Document text:
Extreme value theorem, global versus local extrema, and critical points

# Finding critical points

AP.CALC:
FUN‑1 (EU)
,
FUN‑1.C (LO)
,
FUN‑1.C.1 (EK)
,
FUN‑1.C.2 (EK)
,
FUN‑1.C.3 (EK)
Sal finds the critical points of f(x)=xe^(-2x²). Created by Sal Khan.

## Want to join the conversation?

• What is the difference between critical numbers and critical points ?
Are they the same ?
• Sometimes they're loosely used interchangeably, but typically when you're asked to identify a critical point, you're expected to provide the coordinates of the point (both x and y), and a critical number is just the x value: the place on the number line where f' is zero or undefined.
• How do we know which point is going to be the maximum or minimum point?
• Assuming you have figured out what the critical points are, you can just take any one convenient number between each two neighbouring critical points and evaluate the derivative function f'(x) at those points that you have chosen.

Then you look at every critical point and check—using your new data—if the derivative is negative before it but turns positive after it (makes it a minimum point) or is positive before but turns negative (maximum) or doesn't change sign, in which case you don't care about that critical point.

[Justification] That works, because where the derivative is positive, the function is increasing and where it is negative, the function is decreasing. If it steadily increases up to some point and then starts dropping down, that's obviously a maximum. The opposite case corresponds to a minimum.
• Are all global maximums and minimums also local?
• There is only one global maximum (and one global minimum) but there can be more than one local maximum or minimum.
• at the juncture where we analyze which of the terms e^(-2x^2)* (1-4(x^2)) is 0, it is mentioned that the 'e' term can never be 0 but e^(-∞) is 0 , why is this possibility neglected ,especially when the range of the function is not mentioned
• −∞ is not a number, so you will never have that in the equation. You can approach it (as in the case of a limit) but never reach −∞. Thus, you won't have a critical point where x=±∞ because there is no such point (it is only approached, but never reached).
• How can I find critical values of a function when the zeros of the first derivative of that function are imaginary numbers? For example, the function is 7x^3 - 3x^2 + x - 15.
• There is no rule saying a function has to have ANY critical points. For example,
f(x)= 3x+7 has no critical points.

Your particular function has no REAL critical points. Most likely, that is what an introductory calculus course would be asking about, so you would most likely be expected to say it had no real critical points.

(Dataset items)

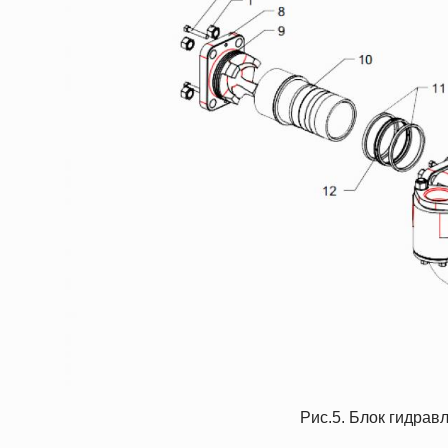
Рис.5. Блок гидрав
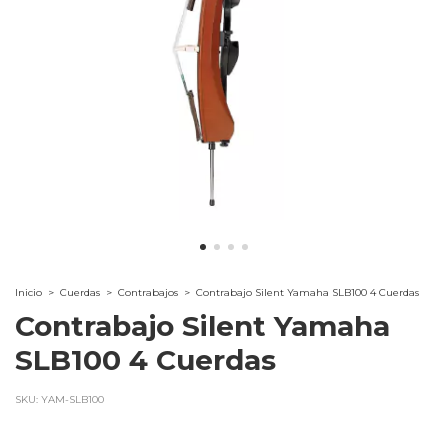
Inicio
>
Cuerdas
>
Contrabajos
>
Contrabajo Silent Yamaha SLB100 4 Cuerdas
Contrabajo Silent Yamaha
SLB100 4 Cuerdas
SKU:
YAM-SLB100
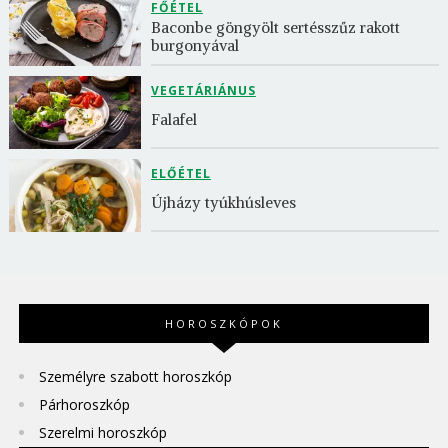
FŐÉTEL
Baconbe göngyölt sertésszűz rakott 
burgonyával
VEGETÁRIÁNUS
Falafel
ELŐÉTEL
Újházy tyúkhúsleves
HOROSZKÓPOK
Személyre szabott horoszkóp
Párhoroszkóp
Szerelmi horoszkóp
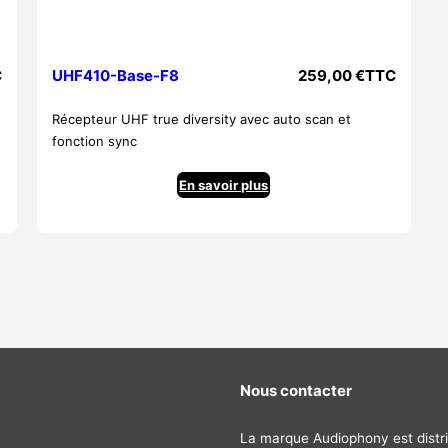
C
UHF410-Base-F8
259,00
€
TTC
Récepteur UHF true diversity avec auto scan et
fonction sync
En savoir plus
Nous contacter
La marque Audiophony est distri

Parts of the exercise:
[1] Write out the passage of the critical points page starting with "Extreme value theorem, global" and going on through "FUN‑1.C.3 (EK)".
[2] On the critical points page, which function is offered as an example of one with no critical points?
The records were drawn from a separate source, not from the critical points page.

Completed exercise:
[1]
Extreme value theorem, global versus local extrema, and critical points

# Finding critical points

AP.CALC:
FUN‑1 (EU)
,
FUN‑1.C (LO)
,
FUN‑1.C.1 (EK)
,
FUN‑1.C.2 (EK)
,
FUN‑1.C.3 (EK)

[2] f(x)= 3x+7